Les agences de publicité furent longtemps à la consommation de poudre blanche ce que KFC est à la consommation de poulet torturé aux hormones: un temple. Comme charité bien ordonnée commence par soi-même, il fleurit actuellement sur nos écrans une campagne de l’INPES (Institut National pour la Prévention et l’Education Santé)visant à dénoncer les dangers de la drogue sur notre belle jeunesse. Ces petits spots mettent en scène des dealers de plusieurs variétés de drogue qui se mettent subitement à dire la vérité, du moins celle de l’INPES, sur les effets et la composition de leur marchandise. Dans un environnement toujours sordide, du genre entrepôt désaffecté ou toilettes de boîte de nuit moldave, ils arborent tous un faciès patibulaire et un accoutrement désordonné au réalisme digne d’une sitcom qui laissent à penser qu’il n’y a jamais eu de dealer dans les beaux quartiers, ce qui est bien méconnaître les ouvrages de Frédéric Beigbeder ou de Brett Easton Ellis, mais venant d’une agence gouvernementale, être toxicomane et pauvre doit relever du pléonasme. D’autre part, les différents clips mettent toutes les substances incriminées sur un pied d’égalité, comme si fumer un joint avait les mêmes conséquences que de s’injecter de l’héroïne en intraveineuse. On peut gloser à l’infini sur ces petits films plein de moraline qui sont aussi dissuasifs pour un addict potentiel que la mention « fumer tue » sur les paquets de cigarettes (il paraît aussi que ça nuit à la stérilité, ça tombe bien quand on n’aime pas les enfants) et aussi instructifs qu’un reportage du 13 heures de TF1 sur le dernier fabricant de coiffe alsacienne en plume de cigogne vernie,  et dont le timing n’est pas très heureux après que l’extrême-droite s’est emparée du décès d’Amy Winehouse pour promouvoir sa vision de l’ordre moral qui n’est pas très éloignée de celle de l’UMP.

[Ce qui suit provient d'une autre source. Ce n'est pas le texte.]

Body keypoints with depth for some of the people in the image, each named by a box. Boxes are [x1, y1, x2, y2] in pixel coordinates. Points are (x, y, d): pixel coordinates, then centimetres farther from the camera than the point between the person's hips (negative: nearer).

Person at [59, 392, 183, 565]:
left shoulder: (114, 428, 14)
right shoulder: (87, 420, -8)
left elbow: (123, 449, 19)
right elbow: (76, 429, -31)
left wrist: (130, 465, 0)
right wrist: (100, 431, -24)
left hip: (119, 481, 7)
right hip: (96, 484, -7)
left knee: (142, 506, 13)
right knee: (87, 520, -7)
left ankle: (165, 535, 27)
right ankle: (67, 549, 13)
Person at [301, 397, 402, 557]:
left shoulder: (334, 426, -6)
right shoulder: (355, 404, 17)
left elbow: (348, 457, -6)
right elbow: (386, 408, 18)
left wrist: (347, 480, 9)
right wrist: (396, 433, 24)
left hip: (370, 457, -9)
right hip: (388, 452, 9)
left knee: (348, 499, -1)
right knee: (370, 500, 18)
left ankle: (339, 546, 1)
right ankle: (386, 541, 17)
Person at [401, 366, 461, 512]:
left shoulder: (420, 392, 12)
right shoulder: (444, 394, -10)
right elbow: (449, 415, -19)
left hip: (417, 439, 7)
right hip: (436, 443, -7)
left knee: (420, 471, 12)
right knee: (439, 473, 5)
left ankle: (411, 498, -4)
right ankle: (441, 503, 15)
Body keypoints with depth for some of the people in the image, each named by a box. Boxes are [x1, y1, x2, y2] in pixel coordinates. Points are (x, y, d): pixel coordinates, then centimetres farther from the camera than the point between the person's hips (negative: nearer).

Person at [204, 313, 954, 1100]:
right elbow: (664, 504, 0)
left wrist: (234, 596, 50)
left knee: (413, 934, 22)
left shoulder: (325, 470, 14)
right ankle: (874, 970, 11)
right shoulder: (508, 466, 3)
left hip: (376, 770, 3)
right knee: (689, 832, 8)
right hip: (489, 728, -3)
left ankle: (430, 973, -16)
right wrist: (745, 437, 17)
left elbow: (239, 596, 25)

On pourrait aussi passer du temps à critiquer la politique des stupéfiants d’un autre âge qui sévit toujours en France, qui n’interdit pas les réclames pour les sites de jeux d’argent en ligne pourtant récemment reconnus comme source d’addiction (il faut préciser que la plupart de ces compagnies appartiennent à M. Stéphane Courbit, grand ami de Sarkozy). Mais tout le comique des spots de l’INPES réside dans le slogan: « imaginez si les dealers disaient la vérité ». Après avoir applaudi cet effort de transparence sur la composition des narcotiques, étendons la proposition: « imaginez si les publicitaires disaient la vérité ». Imaginons M. Servier dans un petit laboratoire aux murs tapissés de billets de banque et de certificats de décès des victimes du Médiator nous sermonner sur le danger de sa pilule coupe-faim. Imaginons les fabricants de sandwichs de toute espèce nous révéler dans quelles conditions sont élévés puis abattus les animaux entrant dans la composition de leurs produits, et nous mettre en garde contre les pesticides qui polluent l’environnement. Imaginons les directeurs d’EDF et d’Areva nous encourager à creuser des abris anti-atomique pour nous prémunir du péril encouru si l’une de nos cocottes-minute radioactive fuyait plus que de coutume, ou les patrons de chaînes de télévisions nous encourager à lire pour ne pas rendre nos cerveaux trop disponibles. Et si AXE avouait à ses clients qu’ils sont des gros beaufs dans un état de misère sexuelle avancé, que les femmes ne sont pas du gibier qu’on appâte avec du butane et de l’hydropropane parfumés? Et si les publicitaires arrêtaient de se prendre pour des artistes et avouaient qu’ils ne sont que des arrivistes et que le peu d’entre eux qui ont du talent le laissent s’évaporer dans ce vaste mouvement de prostitution à l’ordre établi? On cogne en ce moment avec allégresse sur les spéculateurs et les banques, dont les réclames ne sont pas les moins débiles, mais l’argent de la pub représente aussi un gigantesque pactole qui serait plus à sa place dans l’escarcelle des vrais créateurs, plutôt que dans le portefeuille d’un Zidane ou d’un comédien qui fait un caméo pour payer ses impôts.

Dans un prochain épisode, nous mâcherons des psylocibes, champignons basidyomicètes de la famille des strophariacées, en espérant que leurs effets psychotropes ouvriront suffisamment les portes de notre perception pour nous faire comprendre comment sont faites les publicités pour les voitures.